━━━ RECORDS FOR THIS TASK
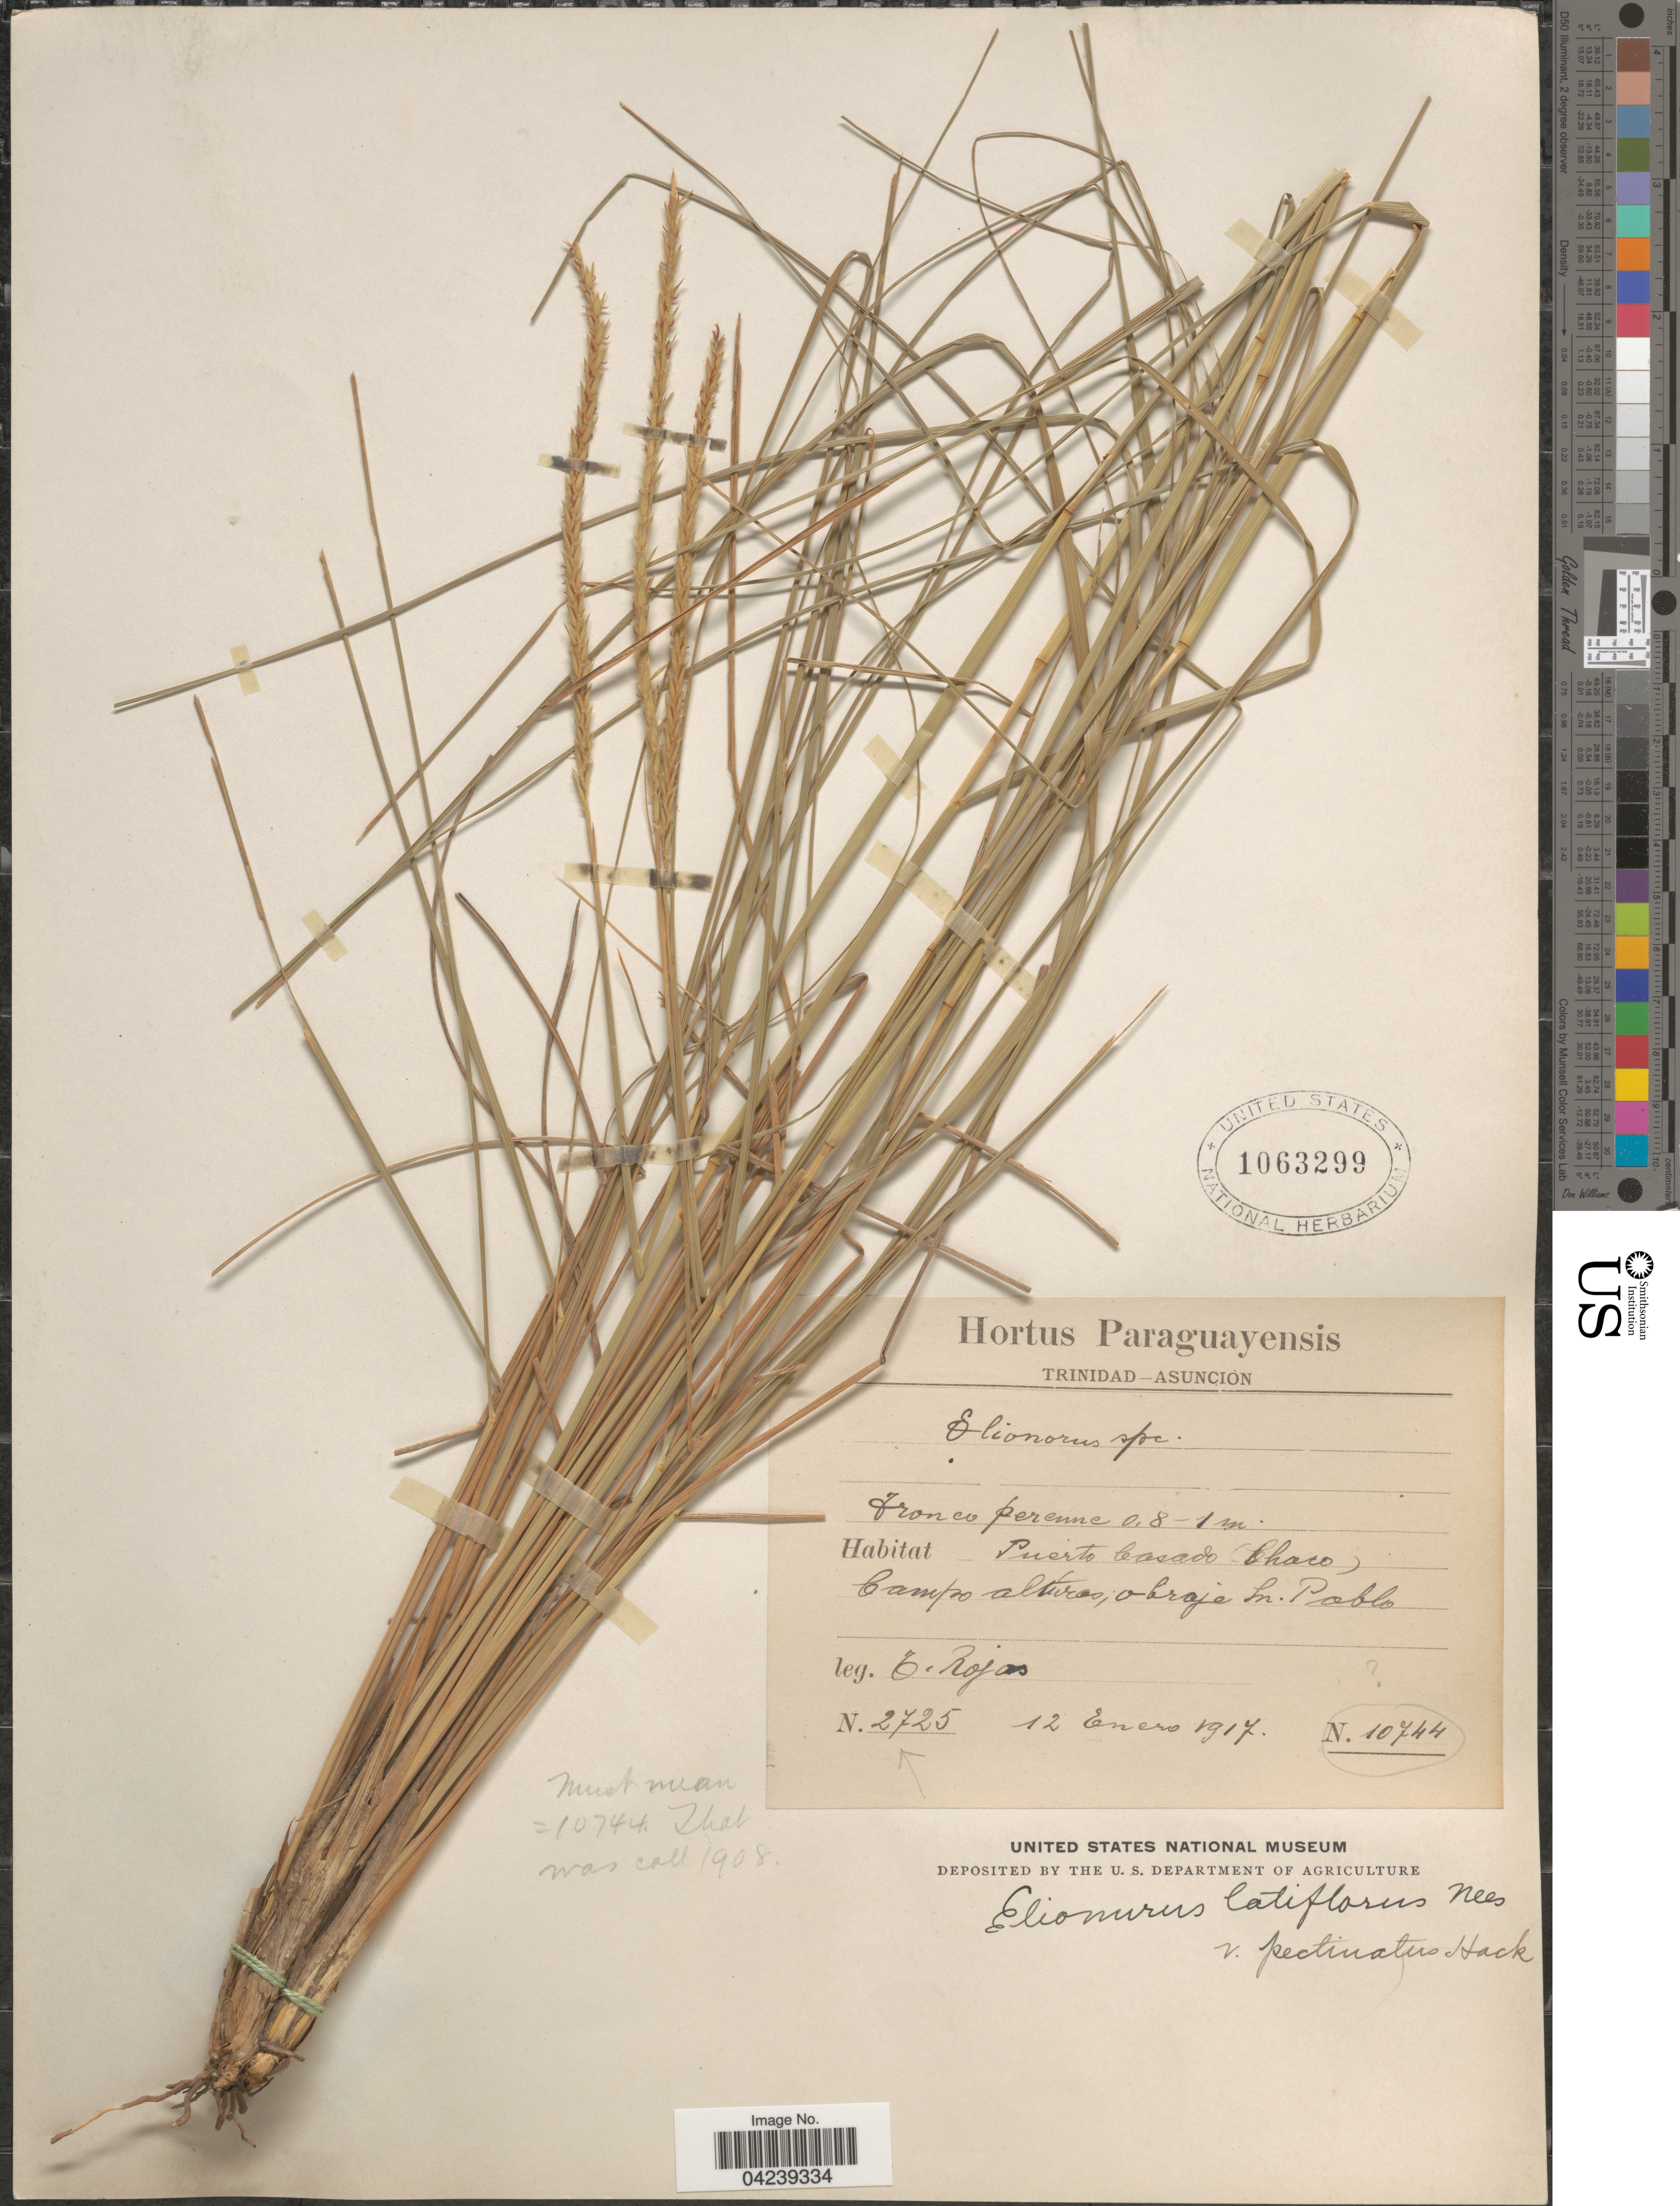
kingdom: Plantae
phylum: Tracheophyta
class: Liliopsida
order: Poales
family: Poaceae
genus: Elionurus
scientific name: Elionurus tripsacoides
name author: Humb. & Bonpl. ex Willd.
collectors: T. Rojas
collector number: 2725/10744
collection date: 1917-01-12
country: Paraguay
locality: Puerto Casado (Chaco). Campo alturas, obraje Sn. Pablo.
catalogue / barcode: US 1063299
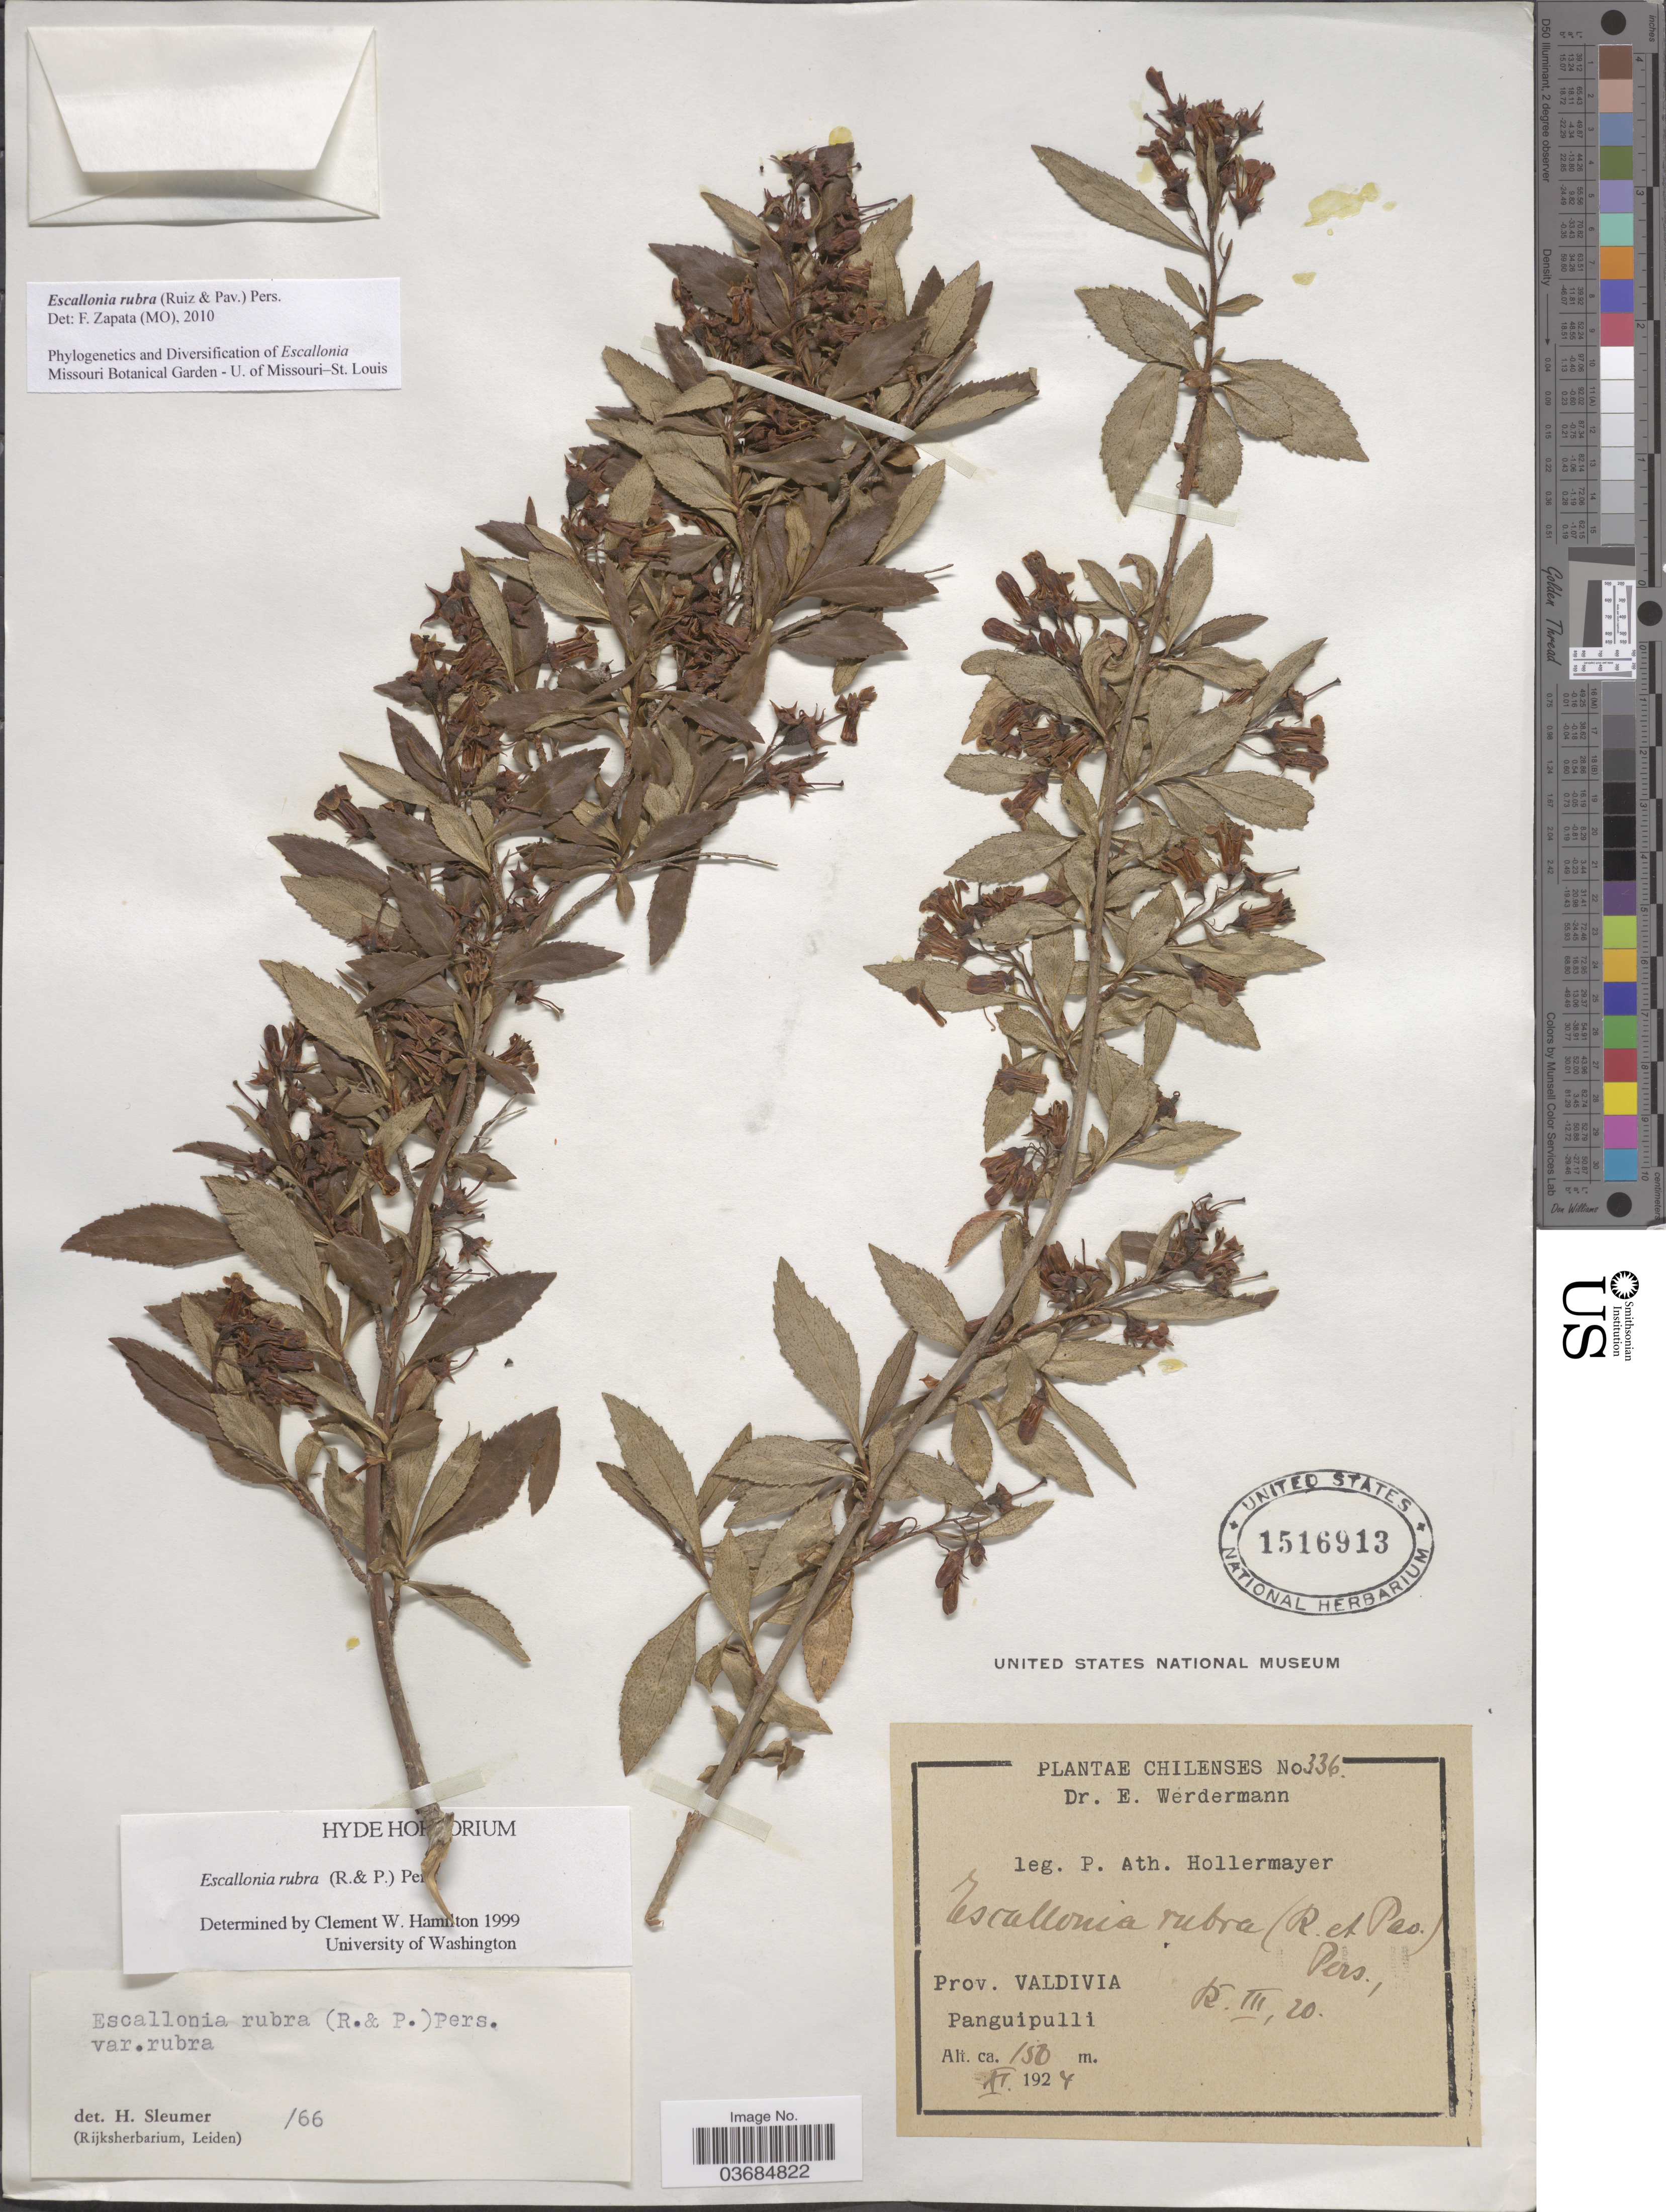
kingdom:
━━━━━━
§ **OBJECTIVE**: Copy every line of the data above word for word, and leave out the pictures.

§ **ANSWER TO THE EXERCISE**:
kingdom: Plantae
phylum: Tracheophyta
class: Liliopsida
order: Poales
family: Poaceae
genus: Elionurus
scientific name: Elionurus tripsacoides
name author: Humb. & Bonpl. ex Willd.
collectors: T. Rojas
collector number: 2725/10744
collection date: 1917-01-12
country: Paraguay
locality: Puerto Casado (Chaco). Campo alturas, obraje Sn. Pablo.
catalogue / barcode: US 1063299
kingdom:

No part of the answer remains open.